Results for the quarter and year ended December 31, 2007 were primarily impacted by costs associated with the continued development of our LNG terminal platform and related pipeline infrastructure, including construction of the Sabine Pass LNG receiving terminal and Creole Trail pipeline, the expansion of our organization in preparation for operations and financing activities, including the formation of Cheniere Energy Partners, L.P.

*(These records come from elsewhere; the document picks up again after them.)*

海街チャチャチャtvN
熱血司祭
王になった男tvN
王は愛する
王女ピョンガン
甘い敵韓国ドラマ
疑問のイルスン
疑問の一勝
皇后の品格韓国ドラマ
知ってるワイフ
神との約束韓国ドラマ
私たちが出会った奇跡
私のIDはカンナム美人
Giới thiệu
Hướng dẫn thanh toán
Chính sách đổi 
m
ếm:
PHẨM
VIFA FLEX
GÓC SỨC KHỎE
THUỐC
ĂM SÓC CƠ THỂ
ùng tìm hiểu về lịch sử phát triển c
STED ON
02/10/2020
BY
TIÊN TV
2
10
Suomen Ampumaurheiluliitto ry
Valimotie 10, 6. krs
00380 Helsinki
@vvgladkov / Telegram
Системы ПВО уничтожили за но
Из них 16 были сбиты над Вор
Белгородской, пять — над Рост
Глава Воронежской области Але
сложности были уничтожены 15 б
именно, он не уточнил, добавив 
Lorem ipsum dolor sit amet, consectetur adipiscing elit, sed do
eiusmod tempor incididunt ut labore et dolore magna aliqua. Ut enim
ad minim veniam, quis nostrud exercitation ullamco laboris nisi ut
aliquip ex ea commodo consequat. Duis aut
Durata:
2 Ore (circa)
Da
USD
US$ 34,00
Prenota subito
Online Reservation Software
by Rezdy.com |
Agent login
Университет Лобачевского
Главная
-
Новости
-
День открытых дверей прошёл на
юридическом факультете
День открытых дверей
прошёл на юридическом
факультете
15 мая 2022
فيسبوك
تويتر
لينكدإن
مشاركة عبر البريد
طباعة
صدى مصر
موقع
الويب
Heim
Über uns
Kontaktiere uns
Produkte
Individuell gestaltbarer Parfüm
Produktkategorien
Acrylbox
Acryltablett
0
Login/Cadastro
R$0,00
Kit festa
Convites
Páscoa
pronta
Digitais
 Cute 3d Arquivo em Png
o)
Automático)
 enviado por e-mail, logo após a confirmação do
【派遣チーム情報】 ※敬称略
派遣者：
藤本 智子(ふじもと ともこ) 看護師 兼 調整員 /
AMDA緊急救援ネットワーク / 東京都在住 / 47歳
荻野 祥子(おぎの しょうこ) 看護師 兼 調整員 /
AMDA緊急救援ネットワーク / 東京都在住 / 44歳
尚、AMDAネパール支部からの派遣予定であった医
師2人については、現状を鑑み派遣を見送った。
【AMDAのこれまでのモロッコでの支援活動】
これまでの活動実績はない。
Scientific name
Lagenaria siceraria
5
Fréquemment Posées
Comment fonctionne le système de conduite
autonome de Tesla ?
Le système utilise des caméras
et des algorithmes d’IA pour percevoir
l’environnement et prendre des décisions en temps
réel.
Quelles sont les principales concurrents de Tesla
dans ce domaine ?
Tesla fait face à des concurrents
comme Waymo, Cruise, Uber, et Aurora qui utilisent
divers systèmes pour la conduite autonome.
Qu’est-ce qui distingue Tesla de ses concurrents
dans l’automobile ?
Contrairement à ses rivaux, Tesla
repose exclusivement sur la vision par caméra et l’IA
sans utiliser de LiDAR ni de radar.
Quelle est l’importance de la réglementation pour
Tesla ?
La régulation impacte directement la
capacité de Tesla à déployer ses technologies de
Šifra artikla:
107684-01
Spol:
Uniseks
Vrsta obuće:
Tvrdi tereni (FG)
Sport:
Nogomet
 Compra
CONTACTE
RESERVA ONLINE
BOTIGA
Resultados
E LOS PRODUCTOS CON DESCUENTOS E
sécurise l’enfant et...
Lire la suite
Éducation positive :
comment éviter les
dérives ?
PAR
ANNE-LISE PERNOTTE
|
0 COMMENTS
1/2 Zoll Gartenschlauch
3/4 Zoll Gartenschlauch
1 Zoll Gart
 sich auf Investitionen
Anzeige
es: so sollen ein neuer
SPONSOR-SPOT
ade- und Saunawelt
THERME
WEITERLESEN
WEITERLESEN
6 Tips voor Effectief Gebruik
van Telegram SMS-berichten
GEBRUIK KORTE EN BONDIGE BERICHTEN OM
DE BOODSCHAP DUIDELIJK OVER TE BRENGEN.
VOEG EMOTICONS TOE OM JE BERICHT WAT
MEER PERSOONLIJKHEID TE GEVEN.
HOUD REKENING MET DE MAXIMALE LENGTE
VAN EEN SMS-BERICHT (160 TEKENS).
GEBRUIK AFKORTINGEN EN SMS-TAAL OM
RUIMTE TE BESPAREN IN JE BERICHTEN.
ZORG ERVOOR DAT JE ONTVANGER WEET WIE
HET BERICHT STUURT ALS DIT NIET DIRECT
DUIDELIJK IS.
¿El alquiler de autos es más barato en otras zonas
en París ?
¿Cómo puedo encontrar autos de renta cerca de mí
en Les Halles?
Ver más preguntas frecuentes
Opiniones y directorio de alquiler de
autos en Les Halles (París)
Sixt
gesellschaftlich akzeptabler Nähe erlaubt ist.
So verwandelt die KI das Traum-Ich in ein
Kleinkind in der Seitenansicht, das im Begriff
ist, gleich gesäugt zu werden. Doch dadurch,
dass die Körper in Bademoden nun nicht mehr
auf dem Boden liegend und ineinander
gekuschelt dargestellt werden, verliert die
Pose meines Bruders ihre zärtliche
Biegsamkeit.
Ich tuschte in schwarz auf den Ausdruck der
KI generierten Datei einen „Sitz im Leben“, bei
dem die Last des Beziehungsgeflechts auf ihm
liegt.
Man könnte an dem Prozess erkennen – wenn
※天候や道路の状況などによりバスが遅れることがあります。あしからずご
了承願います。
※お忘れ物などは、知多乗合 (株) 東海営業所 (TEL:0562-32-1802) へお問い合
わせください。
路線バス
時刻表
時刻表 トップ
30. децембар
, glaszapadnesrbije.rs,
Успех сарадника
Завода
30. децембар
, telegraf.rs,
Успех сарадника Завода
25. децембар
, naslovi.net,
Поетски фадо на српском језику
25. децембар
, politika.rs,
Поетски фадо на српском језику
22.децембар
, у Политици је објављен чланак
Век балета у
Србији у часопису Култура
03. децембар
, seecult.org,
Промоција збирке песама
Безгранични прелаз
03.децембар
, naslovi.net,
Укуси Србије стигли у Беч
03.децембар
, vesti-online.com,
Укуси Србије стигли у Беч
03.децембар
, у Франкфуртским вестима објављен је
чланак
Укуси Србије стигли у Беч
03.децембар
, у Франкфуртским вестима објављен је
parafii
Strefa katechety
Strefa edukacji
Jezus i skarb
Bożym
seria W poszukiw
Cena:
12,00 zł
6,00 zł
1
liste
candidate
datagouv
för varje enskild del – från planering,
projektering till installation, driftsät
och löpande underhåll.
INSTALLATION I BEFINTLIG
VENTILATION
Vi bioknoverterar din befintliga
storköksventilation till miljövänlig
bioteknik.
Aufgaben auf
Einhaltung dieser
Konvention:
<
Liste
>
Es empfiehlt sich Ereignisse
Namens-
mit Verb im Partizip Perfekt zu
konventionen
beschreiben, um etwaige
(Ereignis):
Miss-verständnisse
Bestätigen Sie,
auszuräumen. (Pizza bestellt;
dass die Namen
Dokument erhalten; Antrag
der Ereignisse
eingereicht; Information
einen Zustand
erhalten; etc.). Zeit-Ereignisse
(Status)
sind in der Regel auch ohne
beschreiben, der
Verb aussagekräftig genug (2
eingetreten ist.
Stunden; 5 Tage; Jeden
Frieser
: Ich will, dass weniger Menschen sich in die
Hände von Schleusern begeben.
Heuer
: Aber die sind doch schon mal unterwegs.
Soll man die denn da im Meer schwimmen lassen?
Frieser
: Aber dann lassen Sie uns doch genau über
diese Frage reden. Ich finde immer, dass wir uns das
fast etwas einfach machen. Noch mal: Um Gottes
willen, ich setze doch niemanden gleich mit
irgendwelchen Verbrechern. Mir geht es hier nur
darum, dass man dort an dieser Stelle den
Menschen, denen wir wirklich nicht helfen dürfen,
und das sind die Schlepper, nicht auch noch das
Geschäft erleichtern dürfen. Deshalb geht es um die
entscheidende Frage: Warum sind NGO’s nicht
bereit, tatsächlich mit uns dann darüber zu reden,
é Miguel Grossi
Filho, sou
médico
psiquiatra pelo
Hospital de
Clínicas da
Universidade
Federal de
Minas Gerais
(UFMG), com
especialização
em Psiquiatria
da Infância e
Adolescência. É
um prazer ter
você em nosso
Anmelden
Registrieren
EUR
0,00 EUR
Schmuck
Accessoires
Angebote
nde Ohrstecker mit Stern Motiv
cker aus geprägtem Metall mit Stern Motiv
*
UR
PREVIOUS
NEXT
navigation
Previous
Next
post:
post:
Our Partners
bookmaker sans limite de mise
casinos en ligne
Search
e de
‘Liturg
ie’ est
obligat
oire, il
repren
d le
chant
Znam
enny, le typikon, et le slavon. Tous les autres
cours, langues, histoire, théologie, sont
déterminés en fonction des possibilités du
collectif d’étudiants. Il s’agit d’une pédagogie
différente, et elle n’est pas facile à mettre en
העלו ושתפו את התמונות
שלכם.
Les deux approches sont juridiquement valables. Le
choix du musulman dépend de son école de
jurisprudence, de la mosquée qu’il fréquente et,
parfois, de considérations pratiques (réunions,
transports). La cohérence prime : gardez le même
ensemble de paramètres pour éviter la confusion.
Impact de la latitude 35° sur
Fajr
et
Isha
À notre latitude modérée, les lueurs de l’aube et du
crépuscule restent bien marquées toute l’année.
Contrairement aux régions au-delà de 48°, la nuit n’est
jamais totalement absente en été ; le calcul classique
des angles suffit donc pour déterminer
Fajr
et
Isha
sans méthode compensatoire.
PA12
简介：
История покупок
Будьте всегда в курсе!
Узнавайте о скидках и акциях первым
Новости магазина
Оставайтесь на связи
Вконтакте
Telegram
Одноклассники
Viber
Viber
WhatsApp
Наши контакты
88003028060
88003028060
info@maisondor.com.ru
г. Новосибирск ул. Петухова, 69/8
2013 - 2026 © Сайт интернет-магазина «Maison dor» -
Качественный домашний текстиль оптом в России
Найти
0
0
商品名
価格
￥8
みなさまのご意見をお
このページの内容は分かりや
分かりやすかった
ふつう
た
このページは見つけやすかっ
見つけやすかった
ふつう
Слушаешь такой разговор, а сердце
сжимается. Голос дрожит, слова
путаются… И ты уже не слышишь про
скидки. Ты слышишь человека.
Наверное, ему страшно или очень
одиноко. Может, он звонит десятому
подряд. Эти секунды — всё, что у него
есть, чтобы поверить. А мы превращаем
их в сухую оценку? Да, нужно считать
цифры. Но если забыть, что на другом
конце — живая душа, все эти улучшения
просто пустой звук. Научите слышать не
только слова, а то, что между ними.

"We are very pleased with the progress we have made on the development of our platform," said Charif Souki, Chairman and CEO. "After approximately three years of construction, the Sabine Pass LNG receiving terminal is scheduled to come on line in the second quarter of 2008 with an initial send out capacity of 2.6 Bcf/d and storage capacity of 10.1 Bcf. The Creole Trail pipeline, designed to provide 2.0 Bcf/d takeaway capacity from the terminal, is also scheduled to come on line concurrently with the initial start up of the Sabine Pass LNG receiving terminal. Construction will continue in order to expand the terminal to a total send out capacity of 4.0 Bcf/d and total storage capacity of 16.8 Bcf by second quarter 2009. Construction is on track and on budget."

Results were primarily impacted by LNG receiving terminal and pipeline development costs and G&A expenses. Loss from operations was $163.9 million in 2007 compared to $75.9 million in 2006. LNG receiving terminal and pipeline development expenses increased from $12.1 million in 2006 to $34.7 million in 2007. Expenses primarily include salaries for employees developing the Sabine Pass LNG receiving terminal and Creole Trail pipeline.

General and administrative costs increased from $58.0 million in 2006 to $122.0 million in 2007. The increase in expenses is primarily due to expansion of our corporate and marketing operations and includes non-cash compensation expense related to the expensing of stock options and restricted stock beginning in 2006. The number of employees has increased from 237 in 2006 to 376 in 2007. Interest expense increased from $54.0 million in 2006 to $104.6 million in 2007 due to an increase in average debt outstanding year over year. Interest income increased from $49.1 million in 2006 to $82.6 million in 2007 due to an increase in the average outstanding cash balance year over year.